Generell muss man sagen: die japanische Sprache und Kultur hat sich eigenständig entwickelt. Aber das chinesisches Kaiserreich hat (zumindest für eine gewisse Zeit lang) einen recht grossen Einfluss auf Korea, Japan und auch Vietnam gehabt und viel beeinflusst, auch wenn man das in Japan nicht gerne hören mag.
 
Gestern erzählte mir ein Kumpel, was für ihn der "höchster Punkt vom Stil" sei.
Für ihn gehörte zum Stil nicht nur entsprechende Kleidung zutragen, sondern auch das Aussehen, entsprechende Auto, Haus, Intelligenz, Humor, Selbstverteidigung, akademischer Grad, "Soziale Ader" und andere materielle Dinge und Eigenschaften dazu.

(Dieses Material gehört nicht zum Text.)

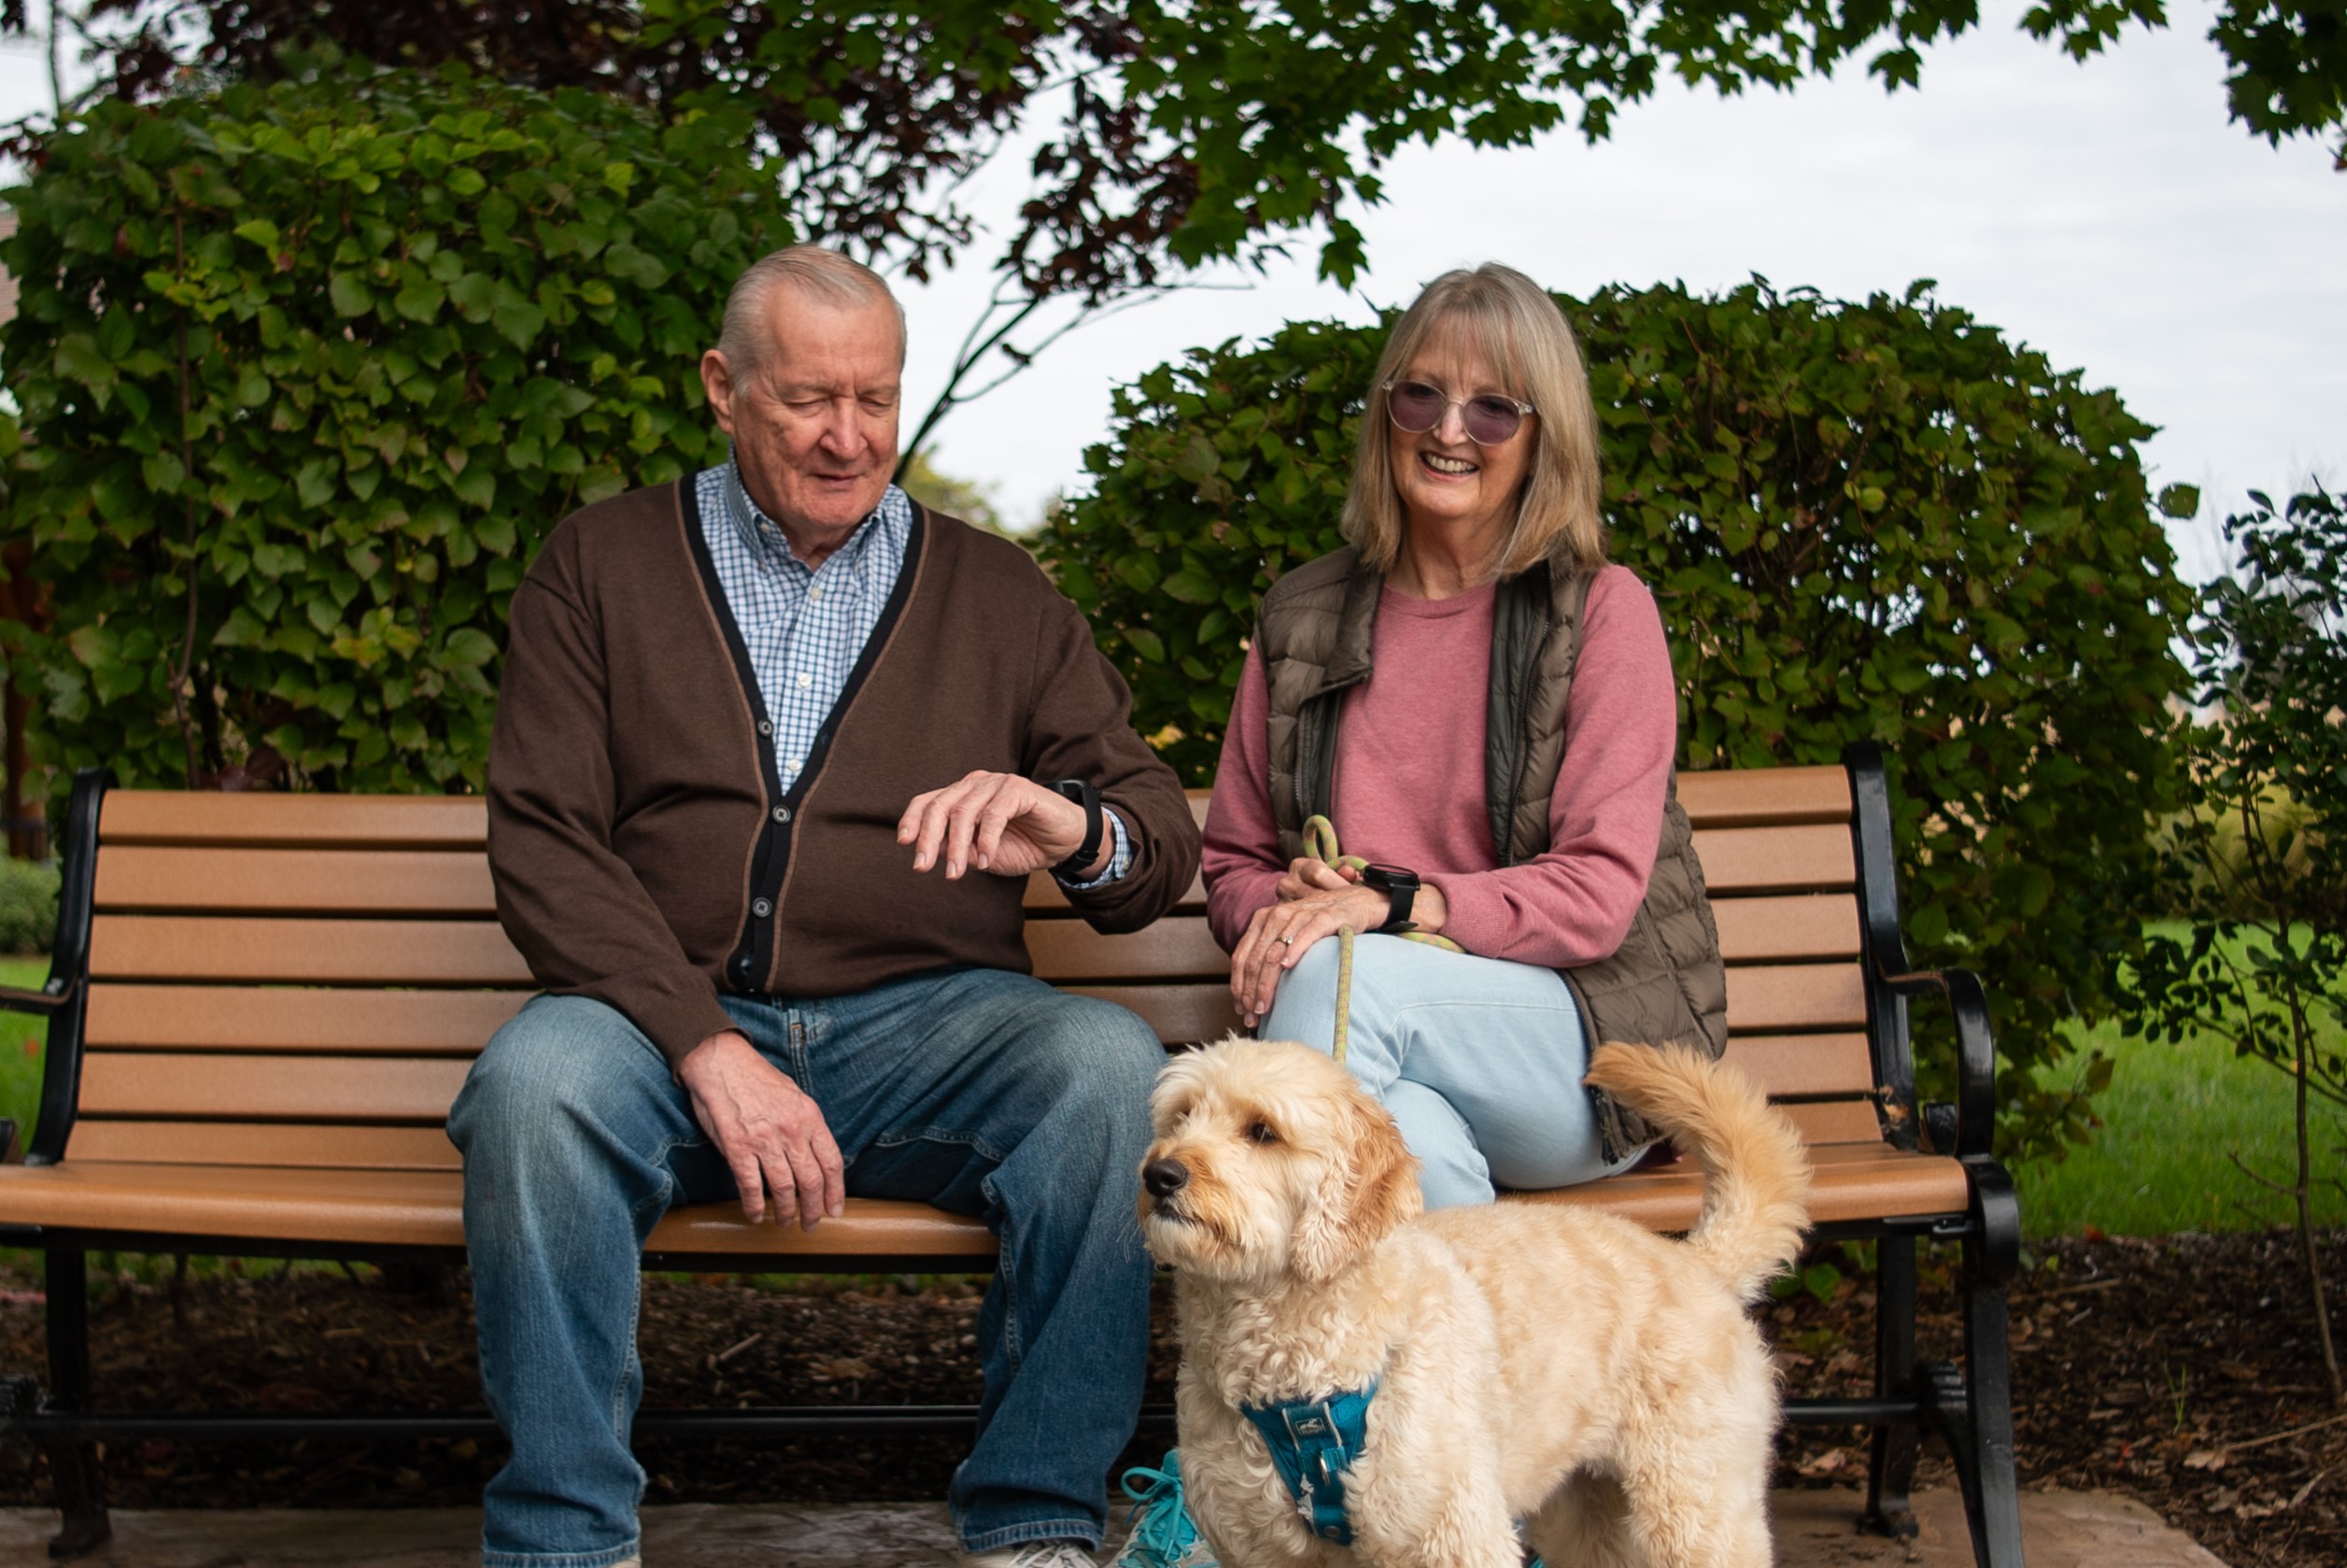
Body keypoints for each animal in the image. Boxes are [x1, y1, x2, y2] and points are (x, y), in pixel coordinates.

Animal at [1140, 1041, 1812, 1568]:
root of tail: (1696, 1261)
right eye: (1180, 1116)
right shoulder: (1263, 1549)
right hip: (1587, 1510)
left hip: (1695, 1507)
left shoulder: (1450, 1536)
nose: (1160, 1175)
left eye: (1261, 1130)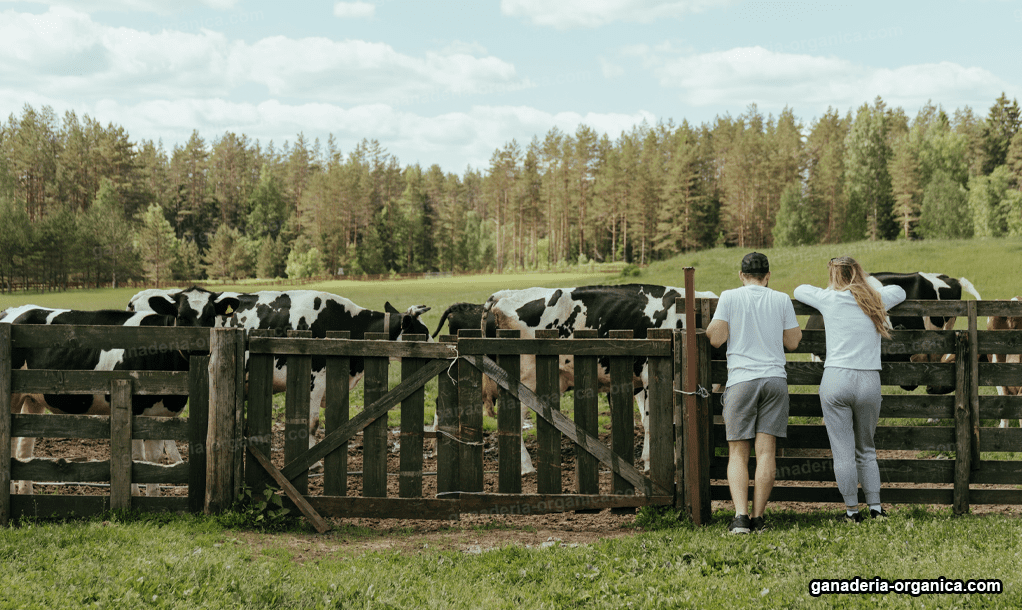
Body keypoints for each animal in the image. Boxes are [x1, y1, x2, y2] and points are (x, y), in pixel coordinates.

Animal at [1, 294, 228, 494]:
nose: (199, 348)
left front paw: (153, 496)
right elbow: (136, 457)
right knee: (11, 446)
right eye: (181, 317)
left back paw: (26, 493)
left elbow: (153, 459)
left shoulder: (160, 414)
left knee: (24, 449)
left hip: (33, 398)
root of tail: (12, 311)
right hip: (12, 396)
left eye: (211, 316)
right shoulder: (134, 410)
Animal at [482, 284, 715, 474]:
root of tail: (506, 294)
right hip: (524, 379)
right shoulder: (650, 375)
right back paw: (525, 467)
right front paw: (652, 463)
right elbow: (652, 422)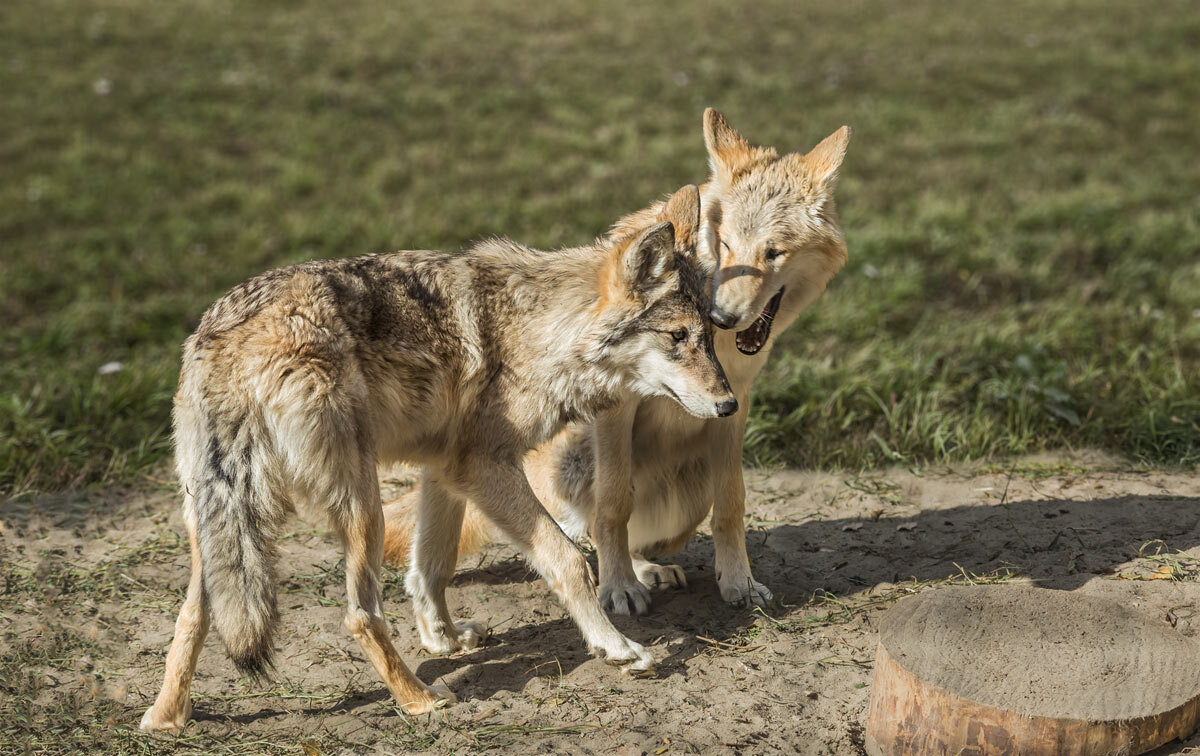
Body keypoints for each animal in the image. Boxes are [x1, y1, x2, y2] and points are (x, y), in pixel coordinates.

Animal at [144, 184, 734, 734]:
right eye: (677, 337)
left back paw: (166, 718)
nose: (729, 405)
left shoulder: (445, 470)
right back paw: (421, 701)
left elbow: (432, 564)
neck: (536, 332)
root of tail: (227, 340)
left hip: (219, 524)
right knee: (360, 616)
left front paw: (442, 639)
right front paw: (616, 647)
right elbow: (566, 560)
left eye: (710, 336)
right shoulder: (484, 466)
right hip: (362, 507)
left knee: (194, 614)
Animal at [379, 109, 849, 614]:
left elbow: (732, 503)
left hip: (690, 490)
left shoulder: (734, 404)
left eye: (773, 252)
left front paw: (738, 581)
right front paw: (619, 587)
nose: (723, 316)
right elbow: (613, 504)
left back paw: (652, 569)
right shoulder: (615, 406)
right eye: (724, 245)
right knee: (580, 524)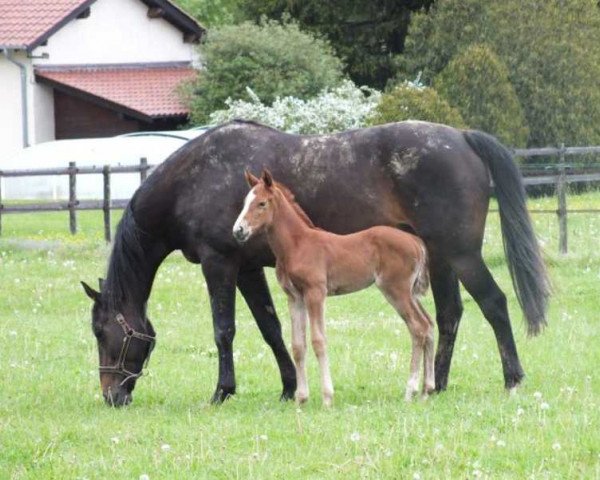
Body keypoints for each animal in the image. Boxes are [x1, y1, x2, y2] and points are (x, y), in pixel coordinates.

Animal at [232, 170, 434, 404]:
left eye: (262, 203)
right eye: (245, 202)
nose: (238, 231)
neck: (297, 245)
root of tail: (415, 241)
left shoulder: (315, 293)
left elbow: (318, 340)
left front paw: (327, 397)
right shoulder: (294, 297)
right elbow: (298, 345)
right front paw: (301, 398)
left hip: (396, 291)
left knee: (418, 327)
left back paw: (410, 390)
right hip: (410, 293)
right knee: (429, 324)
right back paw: (427, 389)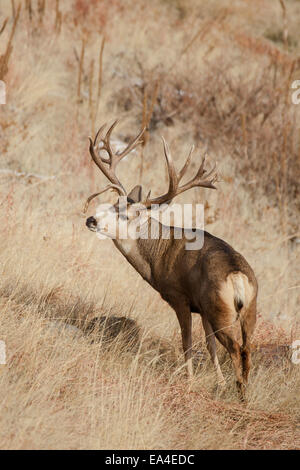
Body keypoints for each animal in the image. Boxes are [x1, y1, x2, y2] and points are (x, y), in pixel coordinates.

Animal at [84, 121, 258, 400]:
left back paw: (240, 393)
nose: (91, 219)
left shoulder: (180, 297)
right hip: (246, 309)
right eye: (111, 204)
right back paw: (243, 390)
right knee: (247, 348)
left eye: (127, 215)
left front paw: (190, 381)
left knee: (235, 348)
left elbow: (187, 343)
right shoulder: (202, 308)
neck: (158, 254)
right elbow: (209, 346)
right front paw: (218, 383)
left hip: (221, 310)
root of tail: (237, 275)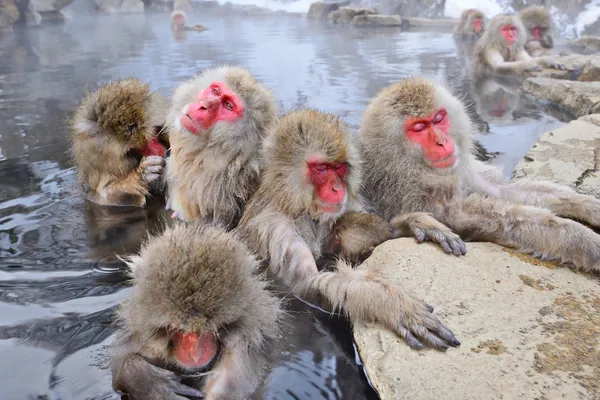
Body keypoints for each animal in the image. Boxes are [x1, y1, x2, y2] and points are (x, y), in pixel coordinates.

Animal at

Vielleicht noch eine Anmerkung von mir dazu: es ist natürlich immer schön, wenn man quasi so ein "Gesamtpaket" hat. Man muss sich aber auch immer fragen, wie realistisch das ist. Gerade so Sachen wie "Intelligenz, Humor, Charme, soziale Ader" sind ja Sachen, die man nur bis zu einem gewissen Grad selber beeinflussen oder trainieren kann. Andere Dinge wie ein "entsprechendes Auto, Haus" und eventuell auch noch die passenden Urlaube in den richtigen Locations sind gehaltsabhängig und daher auch nicht beliebig für jedermann verfügbar.

Man sollte also vorsichtig sein, dass man sich nicht zu hohe Ziele steckt oder unrealistische Anforderungen an sein eigenes Leben stellt. Das kann nämlich dann auch in Frustration oder Depression enden.